In the study involving 39 healthy women with different weights from lean to overweight or obese, the participants were asked to complete the Yale Food Addiction Scale, which tests for signs of food addiction. Women with full-fledged eating disorders of any type were not included in the study.

Then, using fMRI, researchers led by Yale’s Ashley Gearhardt and Kelly Brownell looked at the women’s brain activity in response to food. In one task, the women were asked to look at pictures of either a luscious chocolate shake or a bland, no-calorie solution. For another brain-scan task, women actually drank the shake made with four scoops of vanilla Häagen-Dazs ice cream, 2% milk and 2 tablespoons of Hershey’s chocolate syrup or the no-calorie control solution, which was designed to be as flavorless as possible (water couldn’t be used because it actually activates taste receptors).

The scientists found that when viewing images of ice cream, the women who had three or more symptoms of food addiction things like frequently worrying about overeating, eating to the point of feeling sick and difficulty functioning due to attempts to control overeating or overeating itself showed more brain activity in regions involved with pleasure and craving than women who had one or no such symptoms.

These areas included the amygdala, anterior cingulate cortex and medial orbitofrontal cortex — the same regions that light up in drug addicts who are shown images of drug paraphernalia or drugs.

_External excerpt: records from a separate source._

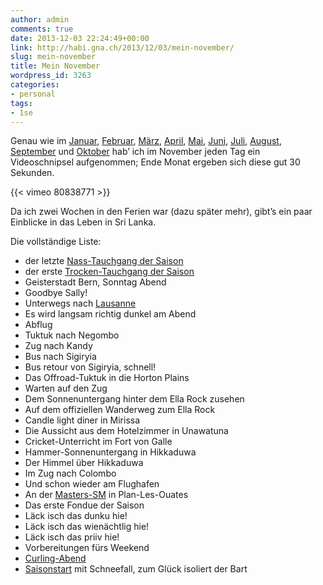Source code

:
 ```yaml
---
author: admin
comments: true
date: 2013-12-03 22:24:49+00:00
link: http://habi.gna.ch/2013/12/03/mein-november/
slug: mein-november
title: Mein November
wordpress_id: 3263
categories:
- personal
tags:
- 1se
---
```


Genau wie im [Januar](http://habi.gna.ch/2013/02/01/mein-januar/), [Februar](http://habi.gna.ch/2013/03/04/mein-februar/), [März](http://habi.gna.ch/2013/04/01/mein-marz/), [April](http://habi.gna.ch/2013/05/01/mein-april/), [Mai](http://habi.gna.ch/2013/06/01/mein-mai/), [Juni](http://habi.gna.ch/2013/07/01/mein-juni/), [Juli](http://habi.gna.ch/2013/08/02/mein-juli/), [August](http://habi.gna.ch/2013/09/02/mein-august/), [September](http://habi.gna.ch/2013/10/02/mein-september/) und [Oktober](http://habi.gna.ch/2013/11/03/mein-oktober/) hab’ ich im November jeden Tag ein Videoschnipsel aufgenommen; Ende Monat ergeben sich diese gut 30 Sekunden.

{{< vimeo 80838771 >}}

Da ich zwei Wochen in den Ferien war (dazu später mehr), gibt’s ein paar Einblicke in das Leben in Sri Lanka.

Die vollständige Liste:
* der letzte [Nass-Tauchgang der Saison](http://divelog.davidhaberthuer.ch/2013.11.01.eichholz-marzili.pdf)
* der erste [Trocken-Tauchgang der Saison](http://habi.gna.ch/2013/11/05/tauchen-im-lac-st-leonard/)
* Geisterstadt Bern, Sonntag Abend
* Goodbye Sally!
* Unterwegs nach [Lausanne](http://habi.gna.ch/2013/11/05/zmorge-am-see/)
* Es wird langsam richtig dunkel am Abend
* Abflug
* Tuktuk nach Negombo
* Zug nach Kandy
* Bus nach Sigiryia
* Bus retour von Sigiryia, schnell!
* Das Offroad-Tuktuk in die Horton Plains
* Warten auf den Zug
* Dem Sonnenuntergang hinter dem Ella Rock zusehen
* Auf dem offiziellen Wanderweg zum Ella Rock
* Candle light diner in Mirissa
* Die Aussicht aus dem Hotelzimmer in Unawatuna
* Cricket-Unterricht im Fort von Galle
* Hammer-Sonnenuntergang in Hikkaduwa
* Der Himmel über Hikkaduwa
* Im Zug nach Colombo
* Und schon wieder am Flughafen
* An der [Masters-SM](http://www.fsn.ch/desktopdefault.aspx/tabid-814/965_read-9606/) in Plan-Les-Ouates
* Das erste Fondue der Saison
* Läck isch das dunku hie!
* Läck isch das wienächtlig hie!
* Läck isch das priiv hie!
* Vorbereitungen fürs Weekend
* [Curling-Abend](http://www.curlingbern.ch/curling-probieren/plausch-curling/)
* [Saisonstart](http://runkeeper.com/user/davidhaberthuer/activity/276564220) mit Schneefall, zum Glück isoliert der Bart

Similar to people suffering from substance abuse, the food-addicted participants also showed reduced activity in brain regions involved with self-control (the lateral orbitofrontal cortex), when they actually ate the ice cream.

In other words, women with symptoms of food addiction had higher expectations that a chocolate shake would be yummy and pleasurable when they anticipated eating it, and they were less able to stop eating it once they started.

Interestingly, however, unlike drug addicts, the participants with more signs of food addiction did not show a decrease in activity in pleasure-related regions of the brain when they actually ate the ice cream. People with drug addictions tend to derive less and less pleasure from drug use over time — they want drugs more but enjoy them less, creating compulsive behavior. But it’s possible that this tolerance may be seen only in serious addictions, not in people with just a few symptoms.

Notably, the study also found that food addiction symptoms and brain responses to food were not associated with weight: there were some overweight women who showed no food addiction symptoms, and some normal-weight women who did.

That’s why addictions aren’t simple: they involve variations not only in levels of desire, but also in levels of ability to control that desire. And these factors may change in relation to social situations and stress.

Neither heroin nor Häagen-Dazs leads to addiction in the majority of users, and yet there are certain situations that may prompt binges in people who otherwise have high levels of self-control. So the answers to addiction may lie not in the substances themselves, but in the relationship people have with them and the settings in which they are consumed.